Stems of fresh green peppercorns resemble clusters of miniature green grapes. Peppercorns are mostly dried to produce the green, white and black versions we put into pepper grinders (their colouring depends on how they're processed). While dried pepper is more useful, fresh peppercorns have a sharp, bright taste that's less hot. The flavour is still intense, however, but you could, if you were so inclined, munch on a whole fresh peppercorn without your throat going into convulsions.
Fresh peppercorns are fairly easy to find in Hong Kong because they're used in some Southeast Asian cuisines. Upmarket shops such as Great and City'super carry them and you can usually find them in the Thai grocery shops in Wan Chai (around the wet market near Johnston Road) and Kowloon City.
Fresh green peppercorns are used to flavour food in the same way as herbs such as bay leaves and lemongrass stalks are - it isn't necessary to bite into one to recognise its presence in a dish. In Thailand, they're added whole to curries, stews and soups. They can inject heat into a dish of stir-fried beef.
Thinly slice some beef and cook it with a little oil in a hot wok. Add sliced onion, small clusters of fresh green peppercorns and chopped garlic. Season with fish sauce, soy sauce and a sprinkling of sugar, then stir-fry the mixture quickly so the meat doesn't get overcooked and the onion retains a crisp bite. Just before removing the pan from the heat, add fresh Thai basil leaves and stir until they wilt.

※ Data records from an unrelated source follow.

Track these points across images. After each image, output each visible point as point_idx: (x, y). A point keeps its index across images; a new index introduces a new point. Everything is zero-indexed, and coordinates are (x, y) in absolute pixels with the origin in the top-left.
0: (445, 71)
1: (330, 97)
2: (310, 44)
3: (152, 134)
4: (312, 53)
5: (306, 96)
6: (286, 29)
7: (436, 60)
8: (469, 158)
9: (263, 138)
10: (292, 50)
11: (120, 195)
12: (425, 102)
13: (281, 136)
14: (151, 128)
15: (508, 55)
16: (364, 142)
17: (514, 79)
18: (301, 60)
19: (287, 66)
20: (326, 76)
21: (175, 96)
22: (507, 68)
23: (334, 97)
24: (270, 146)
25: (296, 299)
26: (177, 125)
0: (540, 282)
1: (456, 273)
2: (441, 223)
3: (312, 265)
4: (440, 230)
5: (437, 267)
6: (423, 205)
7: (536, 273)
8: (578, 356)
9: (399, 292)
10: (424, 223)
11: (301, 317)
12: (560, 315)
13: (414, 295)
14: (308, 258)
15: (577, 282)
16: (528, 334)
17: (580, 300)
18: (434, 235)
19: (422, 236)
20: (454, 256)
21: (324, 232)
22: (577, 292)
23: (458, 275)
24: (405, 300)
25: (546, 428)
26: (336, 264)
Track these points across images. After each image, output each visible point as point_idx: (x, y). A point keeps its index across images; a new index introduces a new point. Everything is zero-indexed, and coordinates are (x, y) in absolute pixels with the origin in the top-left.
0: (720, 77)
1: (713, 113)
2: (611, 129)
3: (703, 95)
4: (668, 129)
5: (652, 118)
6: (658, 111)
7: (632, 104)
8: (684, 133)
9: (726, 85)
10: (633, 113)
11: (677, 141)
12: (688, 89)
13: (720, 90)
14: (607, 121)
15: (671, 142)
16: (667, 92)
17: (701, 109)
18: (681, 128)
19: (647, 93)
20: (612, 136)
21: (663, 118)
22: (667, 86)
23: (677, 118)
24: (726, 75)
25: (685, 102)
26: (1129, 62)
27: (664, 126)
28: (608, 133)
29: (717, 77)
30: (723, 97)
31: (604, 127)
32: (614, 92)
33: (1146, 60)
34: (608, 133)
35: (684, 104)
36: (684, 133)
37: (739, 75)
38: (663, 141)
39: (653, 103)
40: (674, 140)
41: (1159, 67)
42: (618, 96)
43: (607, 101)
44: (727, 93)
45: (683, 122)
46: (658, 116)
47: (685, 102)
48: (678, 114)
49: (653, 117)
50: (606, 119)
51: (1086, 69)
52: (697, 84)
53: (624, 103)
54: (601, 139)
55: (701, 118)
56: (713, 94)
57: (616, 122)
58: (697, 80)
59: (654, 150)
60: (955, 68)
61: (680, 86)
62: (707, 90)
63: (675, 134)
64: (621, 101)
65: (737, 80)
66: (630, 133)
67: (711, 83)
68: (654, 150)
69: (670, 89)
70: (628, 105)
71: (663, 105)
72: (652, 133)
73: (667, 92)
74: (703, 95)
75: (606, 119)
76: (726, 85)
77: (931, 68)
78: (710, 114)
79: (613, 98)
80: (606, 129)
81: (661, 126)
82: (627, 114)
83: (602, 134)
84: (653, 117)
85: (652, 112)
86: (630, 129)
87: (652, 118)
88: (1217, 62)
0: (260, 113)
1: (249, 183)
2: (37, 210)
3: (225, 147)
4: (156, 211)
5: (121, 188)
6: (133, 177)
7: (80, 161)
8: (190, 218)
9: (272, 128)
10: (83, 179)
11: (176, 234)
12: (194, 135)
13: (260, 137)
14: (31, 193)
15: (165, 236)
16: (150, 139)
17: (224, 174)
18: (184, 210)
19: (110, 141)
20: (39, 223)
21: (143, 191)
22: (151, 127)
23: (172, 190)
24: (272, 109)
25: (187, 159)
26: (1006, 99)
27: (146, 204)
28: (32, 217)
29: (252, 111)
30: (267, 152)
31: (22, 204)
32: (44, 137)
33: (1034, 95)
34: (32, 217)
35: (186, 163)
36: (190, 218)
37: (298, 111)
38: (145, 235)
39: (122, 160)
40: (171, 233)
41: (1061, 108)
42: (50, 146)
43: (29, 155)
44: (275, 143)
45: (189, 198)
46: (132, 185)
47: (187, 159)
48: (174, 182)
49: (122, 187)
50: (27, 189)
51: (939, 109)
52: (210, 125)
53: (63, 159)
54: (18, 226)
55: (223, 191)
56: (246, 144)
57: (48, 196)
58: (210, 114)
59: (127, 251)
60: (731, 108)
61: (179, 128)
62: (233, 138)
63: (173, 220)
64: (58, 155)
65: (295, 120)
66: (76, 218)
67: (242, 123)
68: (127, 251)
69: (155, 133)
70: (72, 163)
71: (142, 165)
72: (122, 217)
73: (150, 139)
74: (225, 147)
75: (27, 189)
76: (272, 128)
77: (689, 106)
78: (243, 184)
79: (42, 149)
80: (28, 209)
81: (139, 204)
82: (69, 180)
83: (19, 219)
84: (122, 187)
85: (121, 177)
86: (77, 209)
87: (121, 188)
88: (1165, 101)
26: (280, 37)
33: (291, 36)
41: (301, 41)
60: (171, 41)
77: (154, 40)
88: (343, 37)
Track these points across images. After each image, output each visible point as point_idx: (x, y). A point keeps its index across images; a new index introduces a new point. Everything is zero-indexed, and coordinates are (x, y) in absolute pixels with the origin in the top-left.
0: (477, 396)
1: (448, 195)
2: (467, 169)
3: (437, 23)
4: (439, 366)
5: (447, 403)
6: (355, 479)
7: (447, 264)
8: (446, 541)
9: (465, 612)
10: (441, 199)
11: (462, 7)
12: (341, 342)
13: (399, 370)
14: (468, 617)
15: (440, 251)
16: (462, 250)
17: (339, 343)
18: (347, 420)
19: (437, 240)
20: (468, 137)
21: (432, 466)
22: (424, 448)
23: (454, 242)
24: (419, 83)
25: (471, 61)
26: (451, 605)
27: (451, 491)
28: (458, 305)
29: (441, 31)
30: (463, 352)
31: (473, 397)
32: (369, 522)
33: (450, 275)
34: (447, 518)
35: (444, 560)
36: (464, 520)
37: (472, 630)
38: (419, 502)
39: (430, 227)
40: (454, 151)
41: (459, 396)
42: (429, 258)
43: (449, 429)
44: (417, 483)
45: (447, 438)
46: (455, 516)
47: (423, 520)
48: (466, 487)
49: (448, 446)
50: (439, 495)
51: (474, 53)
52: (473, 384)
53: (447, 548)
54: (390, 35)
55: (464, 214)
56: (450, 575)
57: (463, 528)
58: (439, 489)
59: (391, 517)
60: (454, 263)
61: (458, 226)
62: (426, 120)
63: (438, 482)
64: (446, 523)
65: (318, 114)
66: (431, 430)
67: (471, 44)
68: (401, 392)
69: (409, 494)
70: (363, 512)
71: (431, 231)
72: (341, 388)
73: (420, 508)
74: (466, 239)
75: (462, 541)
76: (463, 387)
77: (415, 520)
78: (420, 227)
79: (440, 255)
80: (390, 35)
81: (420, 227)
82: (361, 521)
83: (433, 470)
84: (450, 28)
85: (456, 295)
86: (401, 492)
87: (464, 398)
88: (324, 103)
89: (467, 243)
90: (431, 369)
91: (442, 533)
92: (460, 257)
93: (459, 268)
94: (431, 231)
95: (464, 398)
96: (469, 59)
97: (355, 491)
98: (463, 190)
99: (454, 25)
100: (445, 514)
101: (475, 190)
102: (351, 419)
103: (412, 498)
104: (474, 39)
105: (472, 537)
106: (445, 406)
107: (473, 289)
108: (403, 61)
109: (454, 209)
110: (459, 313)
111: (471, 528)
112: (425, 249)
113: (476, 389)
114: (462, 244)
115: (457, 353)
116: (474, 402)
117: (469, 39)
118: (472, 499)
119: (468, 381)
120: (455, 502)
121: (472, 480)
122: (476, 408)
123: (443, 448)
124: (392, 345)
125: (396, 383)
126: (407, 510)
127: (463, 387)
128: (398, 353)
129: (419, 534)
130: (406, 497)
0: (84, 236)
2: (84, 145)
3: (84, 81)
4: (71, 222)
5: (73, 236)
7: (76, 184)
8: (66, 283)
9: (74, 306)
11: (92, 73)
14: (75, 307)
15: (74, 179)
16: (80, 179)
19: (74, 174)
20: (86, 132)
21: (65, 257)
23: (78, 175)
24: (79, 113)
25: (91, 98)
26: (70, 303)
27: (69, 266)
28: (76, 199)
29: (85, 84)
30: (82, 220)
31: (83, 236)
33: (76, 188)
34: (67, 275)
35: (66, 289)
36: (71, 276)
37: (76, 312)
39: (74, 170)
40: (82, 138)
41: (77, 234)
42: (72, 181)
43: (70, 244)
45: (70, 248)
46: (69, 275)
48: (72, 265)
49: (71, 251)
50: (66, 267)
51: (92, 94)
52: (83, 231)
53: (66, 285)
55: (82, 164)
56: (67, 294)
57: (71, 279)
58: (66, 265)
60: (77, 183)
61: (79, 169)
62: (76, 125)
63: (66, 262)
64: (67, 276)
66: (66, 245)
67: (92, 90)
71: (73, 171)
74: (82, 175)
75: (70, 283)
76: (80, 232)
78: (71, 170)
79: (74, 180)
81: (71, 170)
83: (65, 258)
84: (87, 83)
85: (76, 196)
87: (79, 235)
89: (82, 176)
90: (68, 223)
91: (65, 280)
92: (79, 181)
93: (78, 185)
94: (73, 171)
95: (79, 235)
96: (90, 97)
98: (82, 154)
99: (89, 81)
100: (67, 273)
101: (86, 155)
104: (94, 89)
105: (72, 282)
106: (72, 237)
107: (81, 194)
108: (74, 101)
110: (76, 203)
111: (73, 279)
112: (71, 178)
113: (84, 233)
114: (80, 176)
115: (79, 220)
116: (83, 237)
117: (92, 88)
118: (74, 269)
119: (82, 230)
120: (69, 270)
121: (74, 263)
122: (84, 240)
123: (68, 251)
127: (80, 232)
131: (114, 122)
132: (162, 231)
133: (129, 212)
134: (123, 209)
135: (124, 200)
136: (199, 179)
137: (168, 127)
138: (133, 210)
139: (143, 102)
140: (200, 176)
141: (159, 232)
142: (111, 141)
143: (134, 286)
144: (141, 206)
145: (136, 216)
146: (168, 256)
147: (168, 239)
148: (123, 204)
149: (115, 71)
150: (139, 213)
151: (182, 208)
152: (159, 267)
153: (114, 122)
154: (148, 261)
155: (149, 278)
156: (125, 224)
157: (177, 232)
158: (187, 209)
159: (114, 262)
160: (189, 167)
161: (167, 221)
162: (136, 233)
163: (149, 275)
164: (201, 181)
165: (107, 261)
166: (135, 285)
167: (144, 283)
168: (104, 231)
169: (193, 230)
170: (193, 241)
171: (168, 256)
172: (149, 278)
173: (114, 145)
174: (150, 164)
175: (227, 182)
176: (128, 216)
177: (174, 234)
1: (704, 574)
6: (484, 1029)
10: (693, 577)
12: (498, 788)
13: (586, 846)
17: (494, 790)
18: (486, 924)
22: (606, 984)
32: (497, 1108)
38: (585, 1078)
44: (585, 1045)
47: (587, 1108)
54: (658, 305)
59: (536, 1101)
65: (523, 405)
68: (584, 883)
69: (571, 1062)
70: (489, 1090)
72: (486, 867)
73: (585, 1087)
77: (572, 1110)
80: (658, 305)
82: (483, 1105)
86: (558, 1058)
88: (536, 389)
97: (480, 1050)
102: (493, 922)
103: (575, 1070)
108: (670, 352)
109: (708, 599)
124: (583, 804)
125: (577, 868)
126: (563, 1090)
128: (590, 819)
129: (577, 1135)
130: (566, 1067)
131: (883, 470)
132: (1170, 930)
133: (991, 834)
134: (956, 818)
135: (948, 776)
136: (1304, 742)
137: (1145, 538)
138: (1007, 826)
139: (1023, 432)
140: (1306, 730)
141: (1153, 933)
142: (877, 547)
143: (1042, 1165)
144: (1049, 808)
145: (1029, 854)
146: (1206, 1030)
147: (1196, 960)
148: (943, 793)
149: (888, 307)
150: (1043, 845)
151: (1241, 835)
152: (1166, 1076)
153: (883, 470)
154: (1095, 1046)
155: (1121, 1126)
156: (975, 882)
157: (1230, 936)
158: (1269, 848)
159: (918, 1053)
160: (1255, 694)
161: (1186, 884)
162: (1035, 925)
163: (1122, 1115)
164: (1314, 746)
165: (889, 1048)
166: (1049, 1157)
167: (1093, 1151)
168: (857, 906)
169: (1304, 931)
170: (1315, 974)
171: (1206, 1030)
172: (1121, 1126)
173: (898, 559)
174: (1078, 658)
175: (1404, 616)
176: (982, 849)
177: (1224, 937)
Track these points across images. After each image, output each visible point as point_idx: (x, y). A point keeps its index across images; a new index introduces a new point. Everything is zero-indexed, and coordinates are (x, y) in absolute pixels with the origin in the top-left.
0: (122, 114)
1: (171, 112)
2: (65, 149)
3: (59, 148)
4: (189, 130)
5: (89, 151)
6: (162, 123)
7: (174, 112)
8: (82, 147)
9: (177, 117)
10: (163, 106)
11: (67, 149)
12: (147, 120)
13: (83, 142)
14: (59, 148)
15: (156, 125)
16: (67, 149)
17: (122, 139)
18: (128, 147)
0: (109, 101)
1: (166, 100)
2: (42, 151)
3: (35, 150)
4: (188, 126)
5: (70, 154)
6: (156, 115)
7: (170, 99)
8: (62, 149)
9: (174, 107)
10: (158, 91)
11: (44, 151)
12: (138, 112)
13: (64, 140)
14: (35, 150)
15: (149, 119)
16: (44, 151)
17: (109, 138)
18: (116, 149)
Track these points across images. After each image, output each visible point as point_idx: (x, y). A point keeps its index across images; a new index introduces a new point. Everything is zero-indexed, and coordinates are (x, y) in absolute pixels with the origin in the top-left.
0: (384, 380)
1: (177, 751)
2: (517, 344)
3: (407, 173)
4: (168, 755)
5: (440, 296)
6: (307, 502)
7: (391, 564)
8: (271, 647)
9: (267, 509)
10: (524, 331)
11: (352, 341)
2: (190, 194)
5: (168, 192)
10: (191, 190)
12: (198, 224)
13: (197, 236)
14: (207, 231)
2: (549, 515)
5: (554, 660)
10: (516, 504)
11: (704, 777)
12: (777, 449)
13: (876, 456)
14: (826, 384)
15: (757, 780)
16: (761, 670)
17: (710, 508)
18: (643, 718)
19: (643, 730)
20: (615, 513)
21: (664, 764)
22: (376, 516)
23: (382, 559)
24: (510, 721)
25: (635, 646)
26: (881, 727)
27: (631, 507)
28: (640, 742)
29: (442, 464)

A few months ago, I tasted fresh green peppercorns unexpectedly at a Chinese crab restaurant in Wan Chai. The crab had been chopped into large pieces that were deep fried to partially cook them. It was put into a clay pot with sliced onion, fresh green peppercorns and ground black pepper, then braised with a small amount of liquid. Just before serving, the sauce was enriched with butter - another ingredient unusual in Chinese cooking.